On July 25, less than a week after the eight Biennial artists requested the withdrawal of their work, Kanders announced his resignation from the Whitney’s board, ceasing any plans to physically remove artists’ work. This action was a triumph for all those who were outspoken about his removal but left open many questions about where boundaries laid in the ethics of museum funding, not to speak of Safariland’s continued manufacturing of military products that are used for state repression. But there was no denying how the 2019 Biennial would always be remembered to some degree as the “Tear Gas Biennial.”
To some, this firestorm detracted attention from the historic representation of artists of color in that year’s Biennial. But museum diversity and Kanders’ presence on the museum’s board should not be seen separately. To borrow a term from Gavin Grindon’s May 2020 New York Times editorial, museums give “social licenses” to their funders that paint them as benevolent and cultured members of society. Following this logic, protestors against Kanders were not just “cancelling” him as a lone individual; they were thinking systematically about how his presence on a prestigious museum board legitimized and normalized the wealth he earns from selling military equipment that is used against marginalized peoples around the world. Seen through this broad framework, it is ironic and even disparaging that Biennial artists were asked to share their work that presents and celebrates their diverse identities in a space that contributes to the normalization of state violence and oppression.
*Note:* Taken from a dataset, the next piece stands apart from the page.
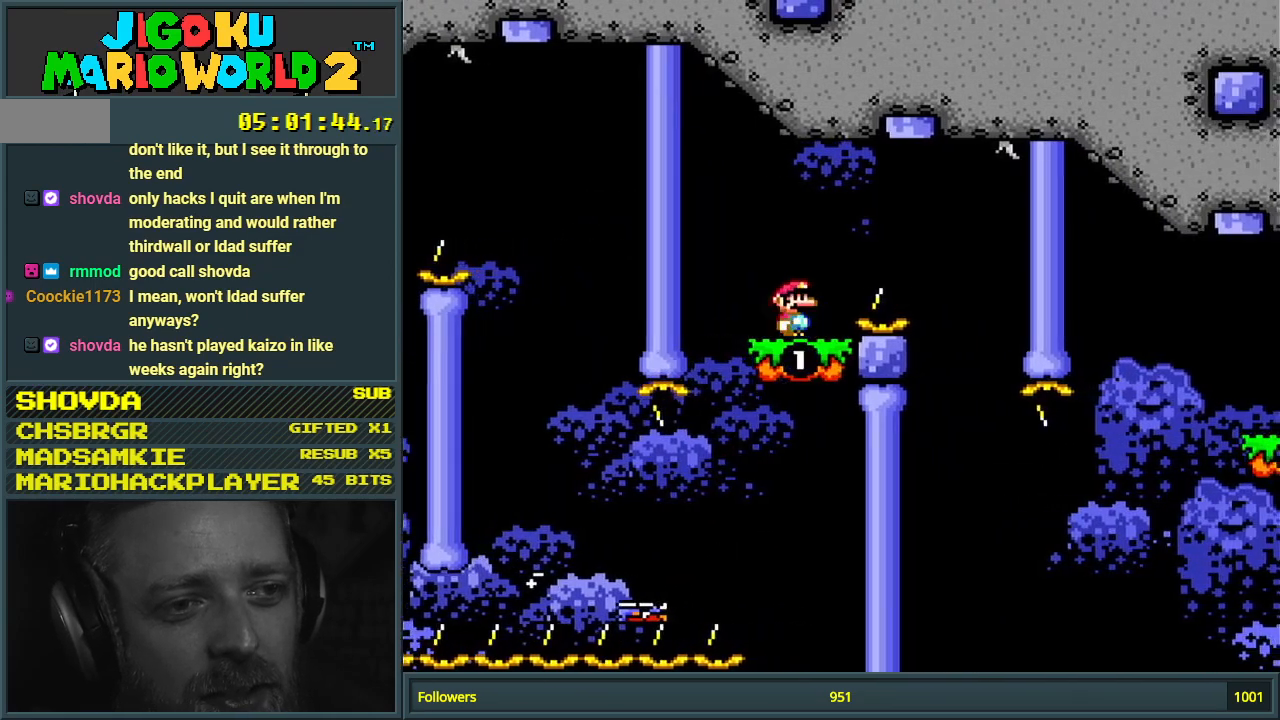
{"buttons": ["Y", "DPAD_LEFT"], "events": [[83, "B", "up"], [267, "DPAD_RIGHT", "up"], [400, "DPAD_LEFT", "down"]]}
The Museum as Site of and for Reckoning
The action against and ultimate resignation of Kanders was arguably the most closely watched controversy in the art world in 2019. But its occurrence wasn’t a surprise –– each year brings its host of clashes that rally against museums’ institutionalized exclusivity –– nor was it a symptom of a recent “trend.” In her excellent 2018 book Whitewalling: Art, Race & Protest in 3 Acts, Aruna D’Souza traces how the present-day museums controversies are mirrored in 1969 protests by Black artists and activists against the Metropolitan Museum of Art’s exhibition Harlem on My Mind. The exhibition failed on many levels to genuinely incorporate the Black lives it put on display, an imbalance that can still be seen fifty-one years later in the overwhelming lack of racial diversity of many museums’ senior leadership and curatorial staff.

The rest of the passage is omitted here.